Implementation в BaseRelation:
def __str__(self):
parts = []
if self.include_policy.database:
parts.append(self.quoted_if_required(self.database, 'database'))
if self.include_policy.schema:
parts.append(self.quoted_if_required(self.schema, 'schema'))
if self.include_policy.identifier:
parts.append(self.quoted_if_required(self.identifier, 'identifier'))
return '.'.join(parts)
def quoted_if_required(self, name, part):
if getattr(self.quote_policy, part):
return f'{self.quote_character}{name}{self.quote_character}'
return name
Adapter-specific Relation subclass
В каждом adapter — <Adapter>Relation. Override defaults:
# dbt-snowflake/dbt/adapters/snowflake/relation.py
@dataclass(frozen=True, eq=False, repr=False)
class SnowflakeRelation(BaseRelation):
quote_character: str = '"'
# Snowflake uses no quoting by default (auto-uppercase)
quote_policy: Policy = field(default_factory=lambda: Policy(
database=False, schema=False, identifier=False
))
# All parts included
include_policy: Policy = field(default_factory=lambda: Policy(
database=True, schema=True, identifier=True
))
# Snowflake-specific properties
transient: Optional[bool] = None
transient — Snowflake-specific (transient tables don’t have time travel, cheaper).
dbt-bigquery:
@dataclass(frozen=True, eq=False, repr=False)
class BigQueryRelation(BaseRelation):
quote_character: str = '`' # backtick, not double-quote!
quote_policy: Policy = field(default_factory=lambda: Policy(
database=True, schema=True, identifier=True
))
include_policy: Policy = field(default_factory=lambda: Policy(
database=True, schema=True, identifier=True
))
Custom adapter — inherit и override:
# dbt-myadapter/dbt/adapters/myadapter/relation.py
from dbt.adapters.base import BaseRelation, Policy
from dataclasses import dataclass, field
@dataclass(frozen=True, eq=False, repr=False)
class MyAdapterRelation(BaseRelation):
quote_character: str = '"'
# Adjust based on your warehouse
quote_policy: Policy = field(default_factory=lambda: Policy(
database=True, schema=True, identifier=True
))
Best practices
-
Use api.Relation.create() в macros, not direct dict manipulation.
-
Document quoting policy в README — explain why your warehouse needs specific config.
-
Configure project-level quoting в
dbt_project.ymlдля consistency:quoting: database: false schema: false identifier: false -
Test quoting cross-warehouse — same Jinja must produce valid SQL на all targets.
-
Avoid case sensitivity reliance — use lowercase or uppercase consistently.
Попробуй сам
- В Python REPL:
from dbt.adapters.base import BaseRelation, Policy
rel = BaseRelation.create(
database='analytics',
schema='marts',
identifier='fct_orders',
type='table',
)
print(rel)
print(rel.path)
print(rel.type)
- Try different quote policies:
rel_quoted = rel.incorporate() # uses defaults
# Override quoting
from dataclasses import replace
rel_no_quote = replace(rel, quote_policy=Policy(database=False, schema=False, identifier=False))
print(rel_quoted) # "analytics"."marts"."fct_orders"
print(rel_no_quote) # analytics.marts.fct_orders
- Compare relations:
rel_a = BaseRelation.create(database='db', schema='sch', identifier='t1', type='table')
rel_b = BaseRelation.create(database='db', schema='sch', identifier='t1', type='view')
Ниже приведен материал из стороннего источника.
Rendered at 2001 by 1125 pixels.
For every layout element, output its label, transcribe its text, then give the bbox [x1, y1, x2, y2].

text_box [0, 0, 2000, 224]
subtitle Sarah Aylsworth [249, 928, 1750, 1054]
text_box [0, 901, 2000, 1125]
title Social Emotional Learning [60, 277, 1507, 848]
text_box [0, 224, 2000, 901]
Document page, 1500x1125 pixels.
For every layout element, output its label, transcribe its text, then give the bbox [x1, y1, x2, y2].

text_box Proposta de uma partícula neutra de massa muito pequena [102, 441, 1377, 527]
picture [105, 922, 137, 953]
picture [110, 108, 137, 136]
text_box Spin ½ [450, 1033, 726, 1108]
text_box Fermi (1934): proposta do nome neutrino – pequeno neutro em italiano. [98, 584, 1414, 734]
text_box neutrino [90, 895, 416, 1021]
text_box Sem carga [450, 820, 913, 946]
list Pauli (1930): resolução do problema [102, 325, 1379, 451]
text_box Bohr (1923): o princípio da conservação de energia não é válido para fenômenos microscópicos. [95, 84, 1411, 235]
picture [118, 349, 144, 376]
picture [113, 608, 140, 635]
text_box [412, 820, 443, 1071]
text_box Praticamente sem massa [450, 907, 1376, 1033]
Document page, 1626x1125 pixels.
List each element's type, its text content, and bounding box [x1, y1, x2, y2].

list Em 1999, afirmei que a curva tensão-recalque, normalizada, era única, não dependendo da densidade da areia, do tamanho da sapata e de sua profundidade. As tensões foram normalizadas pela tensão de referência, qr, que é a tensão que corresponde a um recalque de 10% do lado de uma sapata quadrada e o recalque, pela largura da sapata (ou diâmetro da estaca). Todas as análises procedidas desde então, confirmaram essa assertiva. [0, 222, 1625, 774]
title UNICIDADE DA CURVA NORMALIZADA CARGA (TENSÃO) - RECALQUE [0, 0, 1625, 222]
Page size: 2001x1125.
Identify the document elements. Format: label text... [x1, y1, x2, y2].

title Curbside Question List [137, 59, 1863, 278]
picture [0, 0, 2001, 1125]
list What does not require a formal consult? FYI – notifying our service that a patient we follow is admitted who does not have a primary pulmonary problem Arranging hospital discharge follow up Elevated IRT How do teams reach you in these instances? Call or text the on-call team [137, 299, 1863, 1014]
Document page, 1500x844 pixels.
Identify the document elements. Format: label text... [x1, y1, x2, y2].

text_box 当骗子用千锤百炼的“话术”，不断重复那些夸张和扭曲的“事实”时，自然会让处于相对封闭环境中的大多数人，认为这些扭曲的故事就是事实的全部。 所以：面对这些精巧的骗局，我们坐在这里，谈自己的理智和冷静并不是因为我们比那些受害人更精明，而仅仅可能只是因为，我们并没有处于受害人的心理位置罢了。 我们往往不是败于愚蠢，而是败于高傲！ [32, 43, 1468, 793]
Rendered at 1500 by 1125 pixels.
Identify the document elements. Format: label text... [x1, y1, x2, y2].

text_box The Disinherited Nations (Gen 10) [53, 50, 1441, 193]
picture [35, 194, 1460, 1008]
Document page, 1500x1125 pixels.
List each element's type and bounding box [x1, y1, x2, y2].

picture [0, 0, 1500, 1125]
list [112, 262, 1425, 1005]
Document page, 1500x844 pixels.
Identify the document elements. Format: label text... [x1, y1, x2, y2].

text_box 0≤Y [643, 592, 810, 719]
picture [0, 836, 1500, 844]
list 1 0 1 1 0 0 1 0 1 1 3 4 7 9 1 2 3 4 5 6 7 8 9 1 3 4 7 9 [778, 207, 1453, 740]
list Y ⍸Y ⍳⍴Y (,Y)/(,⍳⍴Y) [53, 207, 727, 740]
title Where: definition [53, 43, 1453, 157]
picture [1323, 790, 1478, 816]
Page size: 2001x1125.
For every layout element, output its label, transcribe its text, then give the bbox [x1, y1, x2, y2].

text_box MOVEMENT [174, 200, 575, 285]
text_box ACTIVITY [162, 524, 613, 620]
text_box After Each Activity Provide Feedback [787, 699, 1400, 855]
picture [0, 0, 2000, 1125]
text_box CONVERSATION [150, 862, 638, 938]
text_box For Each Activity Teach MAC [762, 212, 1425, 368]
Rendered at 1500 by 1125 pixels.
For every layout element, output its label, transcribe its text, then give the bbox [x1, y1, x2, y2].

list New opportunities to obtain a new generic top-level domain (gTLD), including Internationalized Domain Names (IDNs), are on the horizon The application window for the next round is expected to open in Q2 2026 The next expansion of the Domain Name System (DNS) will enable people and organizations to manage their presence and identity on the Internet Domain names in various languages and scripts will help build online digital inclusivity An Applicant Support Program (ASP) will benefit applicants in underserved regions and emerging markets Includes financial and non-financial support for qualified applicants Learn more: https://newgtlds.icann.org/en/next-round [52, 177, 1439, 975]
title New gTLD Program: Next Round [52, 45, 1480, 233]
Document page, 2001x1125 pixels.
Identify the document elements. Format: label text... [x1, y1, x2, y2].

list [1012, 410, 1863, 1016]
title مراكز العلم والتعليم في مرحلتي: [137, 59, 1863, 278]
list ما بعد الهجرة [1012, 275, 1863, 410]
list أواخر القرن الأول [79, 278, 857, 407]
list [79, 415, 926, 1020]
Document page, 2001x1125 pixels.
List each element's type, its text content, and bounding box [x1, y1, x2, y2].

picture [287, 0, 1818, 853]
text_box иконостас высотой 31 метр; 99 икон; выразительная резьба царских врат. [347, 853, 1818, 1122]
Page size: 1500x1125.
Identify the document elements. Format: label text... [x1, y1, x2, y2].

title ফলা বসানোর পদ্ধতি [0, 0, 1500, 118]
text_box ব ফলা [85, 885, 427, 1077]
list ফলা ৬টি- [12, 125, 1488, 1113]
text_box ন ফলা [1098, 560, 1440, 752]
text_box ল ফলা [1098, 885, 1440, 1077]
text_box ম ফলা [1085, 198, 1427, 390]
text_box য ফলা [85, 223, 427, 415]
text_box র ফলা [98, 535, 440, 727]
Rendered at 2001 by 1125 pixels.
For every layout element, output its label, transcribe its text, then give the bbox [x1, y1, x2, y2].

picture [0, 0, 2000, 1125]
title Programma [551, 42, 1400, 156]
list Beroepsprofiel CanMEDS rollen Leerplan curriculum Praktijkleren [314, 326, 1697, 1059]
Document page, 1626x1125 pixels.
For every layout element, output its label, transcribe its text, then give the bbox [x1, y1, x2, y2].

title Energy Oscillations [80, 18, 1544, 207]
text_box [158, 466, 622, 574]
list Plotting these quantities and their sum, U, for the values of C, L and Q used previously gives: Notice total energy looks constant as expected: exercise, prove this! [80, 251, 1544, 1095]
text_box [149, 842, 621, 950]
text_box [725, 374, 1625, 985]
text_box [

print(rel_a == rel_b) # False
print(rel_a.path == rel_b.path) # True
- В dbt project — test reference:
-- models/test_quoting.sql
SELECT * FROM {{ ref('upstream_model') }}
Run dbt compile. Check target/compiled/test_quoting.sql — see actual rendered Relation.
Ключевые выводы
-
Relation = (database, schema, identifier, type) — 3-part identifier + type.
-
include_policy — какие parts включать в rendered name.
Policy(database=False, schema=True, identifier=True)— для warehouses без DB tier. -
quote_policy — какие parts quoting. Snowflake default
Policy(False, False, False)для auto-uppercasing. -
quote_character —
"(most),`(BigQuery),[](SQL Server). -
Case-sensitivity варьируется: Postgres (lowercase unquoted), Snowflake (uppercase unquoted, locked-case quoted), DuckDB (case-insensitive), BigQuery (case-sensitive).
-
Snowflake quoting trap — once quoted, locked permanently. Use unquoted in adapter for consistency.
-
Idempotent quoting —
__str__doesn’t double-quote. Safe to render Relation many times. -
api.Relation.create() в Jinja,
BaseRelation.create()в Python — canonical constructor.